Stumped

Once upon a time, there was a tree growing right up next to the house.  Why would anyone plant a tree there is beyond me. Regardless, it was time for the tree to go. With the help of modern day tools and my young energetic son-in-law, the tree came down. (Sorry no before photos here.)

Stump2A year later, all that remained was this ugly stump. When the tree was alive and growing, it pushed  into the concrete driveway to the point of cracking the it. That is no big thing since all driveways crack eventually.

Stump1The stump could remain forever, however, it did not provide curb appeal in the side bed. From the street the stump was not so visible, but from the driveway it was an eye sore.  Our realtor suggested we clean out the side bed and just add mulch. At $2 per bag, that is a quick fix for curb appeal. The local Home Depot had their mulch on sale 5 bags for $10.  I had other places that needed mulch so I loaded the truck with 30 bags of mulch.

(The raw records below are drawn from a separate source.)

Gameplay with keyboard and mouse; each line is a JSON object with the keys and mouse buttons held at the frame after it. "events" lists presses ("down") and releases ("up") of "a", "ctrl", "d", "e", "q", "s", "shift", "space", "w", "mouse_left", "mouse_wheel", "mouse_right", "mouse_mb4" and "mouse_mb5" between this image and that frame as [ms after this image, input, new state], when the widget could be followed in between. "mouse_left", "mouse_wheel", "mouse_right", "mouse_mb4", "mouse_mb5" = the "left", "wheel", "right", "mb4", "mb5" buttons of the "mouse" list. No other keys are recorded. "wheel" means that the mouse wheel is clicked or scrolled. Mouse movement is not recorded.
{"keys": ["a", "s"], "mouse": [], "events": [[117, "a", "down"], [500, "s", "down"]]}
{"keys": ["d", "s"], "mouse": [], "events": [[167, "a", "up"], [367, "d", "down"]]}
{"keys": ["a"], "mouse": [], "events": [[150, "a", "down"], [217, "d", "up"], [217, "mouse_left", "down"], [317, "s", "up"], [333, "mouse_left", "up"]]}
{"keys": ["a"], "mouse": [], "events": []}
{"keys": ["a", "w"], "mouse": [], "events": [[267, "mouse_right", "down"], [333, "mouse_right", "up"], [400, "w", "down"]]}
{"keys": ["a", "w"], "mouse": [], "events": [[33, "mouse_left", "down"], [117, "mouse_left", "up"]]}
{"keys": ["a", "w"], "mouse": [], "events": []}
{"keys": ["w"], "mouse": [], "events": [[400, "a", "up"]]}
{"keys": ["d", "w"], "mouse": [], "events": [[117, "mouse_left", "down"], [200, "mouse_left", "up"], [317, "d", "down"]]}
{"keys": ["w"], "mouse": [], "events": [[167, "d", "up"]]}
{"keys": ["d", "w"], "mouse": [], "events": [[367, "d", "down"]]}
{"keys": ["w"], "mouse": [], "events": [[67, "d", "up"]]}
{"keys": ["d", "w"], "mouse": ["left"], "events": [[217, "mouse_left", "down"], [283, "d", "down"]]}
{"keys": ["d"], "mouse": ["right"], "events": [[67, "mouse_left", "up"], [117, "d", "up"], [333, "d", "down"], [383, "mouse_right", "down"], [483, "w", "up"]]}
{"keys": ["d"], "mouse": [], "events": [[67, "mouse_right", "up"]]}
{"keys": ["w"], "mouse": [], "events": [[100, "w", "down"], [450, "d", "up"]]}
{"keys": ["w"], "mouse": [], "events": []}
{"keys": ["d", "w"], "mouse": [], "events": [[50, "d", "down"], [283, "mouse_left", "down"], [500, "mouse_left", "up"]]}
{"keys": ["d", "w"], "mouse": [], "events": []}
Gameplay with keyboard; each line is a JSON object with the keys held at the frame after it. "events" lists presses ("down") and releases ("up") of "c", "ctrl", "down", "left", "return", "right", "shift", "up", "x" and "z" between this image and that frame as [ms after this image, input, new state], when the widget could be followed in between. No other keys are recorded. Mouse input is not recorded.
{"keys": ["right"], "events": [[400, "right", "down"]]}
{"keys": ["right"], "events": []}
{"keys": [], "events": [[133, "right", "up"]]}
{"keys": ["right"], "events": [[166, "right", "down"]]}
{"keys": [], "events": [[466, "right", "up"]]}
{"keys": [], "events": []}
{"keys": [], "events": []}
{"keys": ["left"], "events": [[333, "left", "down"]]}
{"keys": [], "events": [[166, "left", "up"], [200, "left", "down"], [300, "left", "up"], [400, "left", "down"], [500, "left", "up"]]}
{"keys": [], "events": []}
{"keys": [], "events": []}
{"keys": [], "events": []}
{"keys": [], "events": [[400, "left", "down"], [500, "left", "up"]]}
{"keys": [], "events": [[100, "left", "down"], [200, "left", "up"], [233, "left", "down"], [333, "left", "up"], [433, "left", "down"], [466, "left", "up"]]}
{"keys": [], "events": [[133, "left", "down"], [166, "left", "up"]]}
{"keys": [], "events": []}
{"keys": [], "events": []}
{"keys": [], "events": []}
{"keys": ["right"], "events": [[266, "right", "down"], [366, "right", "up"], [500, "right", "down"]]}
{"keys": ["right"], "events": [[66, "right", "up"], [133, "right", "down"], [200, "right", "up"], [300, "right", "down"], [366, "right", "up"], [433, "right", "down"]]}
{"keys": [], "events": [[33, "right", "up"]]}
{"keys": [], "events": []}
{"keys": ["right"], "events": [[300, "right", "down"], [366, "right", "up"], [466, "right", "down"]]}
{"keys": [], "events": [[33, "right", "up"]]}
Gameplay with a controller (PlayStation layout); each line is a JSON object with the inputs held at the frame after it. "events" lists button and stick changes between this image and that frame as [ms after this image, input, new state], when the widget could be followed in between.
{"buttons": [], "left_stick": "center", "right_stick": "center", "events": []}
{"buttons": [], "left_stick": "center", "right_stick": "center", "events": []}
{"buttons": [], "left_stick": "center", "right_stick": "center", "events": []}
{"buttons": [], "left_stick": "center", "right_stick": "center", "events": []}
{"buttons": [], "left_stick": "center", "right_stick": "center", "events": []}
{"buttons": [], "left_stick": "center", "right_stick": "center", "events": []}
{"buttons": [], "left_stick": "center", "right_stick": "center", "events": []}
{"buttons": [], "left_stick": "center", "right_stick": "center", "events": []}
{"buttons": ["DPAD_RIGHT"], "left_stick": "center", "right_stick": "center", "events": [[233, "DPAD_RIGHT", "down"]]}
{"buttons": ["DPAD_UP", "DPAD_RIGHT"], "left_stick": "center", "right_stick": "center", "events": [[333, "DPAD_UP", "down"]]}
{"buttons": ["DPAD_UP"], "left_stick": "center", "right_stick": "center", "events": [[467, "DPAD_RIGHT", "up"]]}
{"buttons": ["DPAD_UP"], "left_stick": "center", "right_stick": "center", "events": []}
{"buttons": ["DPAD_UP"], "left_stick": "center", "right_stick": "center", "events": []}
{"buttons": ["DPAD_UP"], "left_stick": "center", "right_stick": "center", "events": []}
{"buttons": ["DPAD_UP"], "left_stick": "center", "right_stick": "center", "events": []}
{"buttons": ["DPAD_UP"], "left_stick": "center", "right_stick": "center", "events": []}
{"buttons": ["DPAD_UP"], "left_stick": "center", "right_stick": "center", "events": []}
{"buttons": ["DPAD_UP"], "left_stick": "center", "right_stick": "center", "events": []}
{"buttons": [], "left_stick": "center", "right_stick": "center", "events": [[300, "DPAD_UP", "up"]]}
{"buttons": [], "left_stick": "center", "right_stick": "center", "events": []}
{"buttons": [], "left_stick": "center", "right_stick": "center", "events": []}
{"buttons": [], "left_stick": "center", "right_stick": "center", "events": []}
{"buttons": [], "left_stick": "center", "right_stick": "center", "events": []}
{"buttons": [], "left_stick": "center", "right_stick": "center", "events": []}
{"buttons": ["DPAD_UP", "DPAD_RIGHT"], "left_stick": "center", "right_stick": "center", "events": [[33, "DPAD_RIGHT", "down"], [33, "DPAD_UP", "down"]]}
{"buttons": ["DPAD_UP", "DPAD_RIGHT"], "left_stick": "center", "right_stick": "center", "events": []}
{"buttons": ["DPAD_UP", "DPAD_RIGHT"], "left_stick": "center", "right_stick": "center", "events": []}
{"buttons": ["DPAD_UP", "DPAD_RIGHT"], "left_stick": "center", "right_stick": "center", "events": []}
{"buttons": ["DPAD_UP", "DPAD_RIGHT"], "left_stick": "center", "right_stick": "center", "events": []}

Back to the stump – after removing the dirt from around the stump, I gassed up my trusty Stihl MS170 14” chain saw, added bar oil, and fired up that beast.  This was not going to be an easy removal since there were actually two tree trunks that were joined at the root ball. Not fun!

Stump3About 2 1/2 hours later, this is what remained. See that black stuff in the photo, that is dirt. Guess what dirt does to a sharp chain saw cutting chain?  Think DULL. After dulling two chains. I was done for the day.  I was able to split the stump to reveal what was in the middle of it. Also the center was not dead yet.  It had more tree juice than a rare rib eye steak. Tree juice (sap) acts like glue when cutting with a dull chain saw. Since I am hot, tired, sweaty, and ripe, I decided to quit for the day. Besides, I’m retired now so nothing is urgent anymore.

Stump5I took the dull chains to the repair shop for sharpening, and they laughed.  I walked out with two brand new sharper than sharp chains for the remains of the stump. That Stihl is a work horse.  It huffed and puffed and almost got that stump out when the first chain said, “I’m done. Ain’t cutting anything else.” After changing to the second chain, the stump is no more. If you look close under the driveway, you will see tree roots. It is amazing what damage tree roots can do.

Stump6Here are the tools of the trade.  The trusty Stihl, complete with chain that slipped off at the end, steel wedge and maul for splitting logs, three pry bars, and one of two axes. I wonder if I will need any of these things when we move into the RV?

Stump7Well, the job is done. Stump is no more. Mulch is in place. Side bed looks much better. Actually looks very inviting and ready for planting. Next week, I tackle the other side of the driveway. Fortunately, there are no stumps, however there is a left over chunk of concrete from where a fence post once lived.  You really think I am going to pull that sucker out of the ground? Not gonna happen on my shift. Mulch covers stuff.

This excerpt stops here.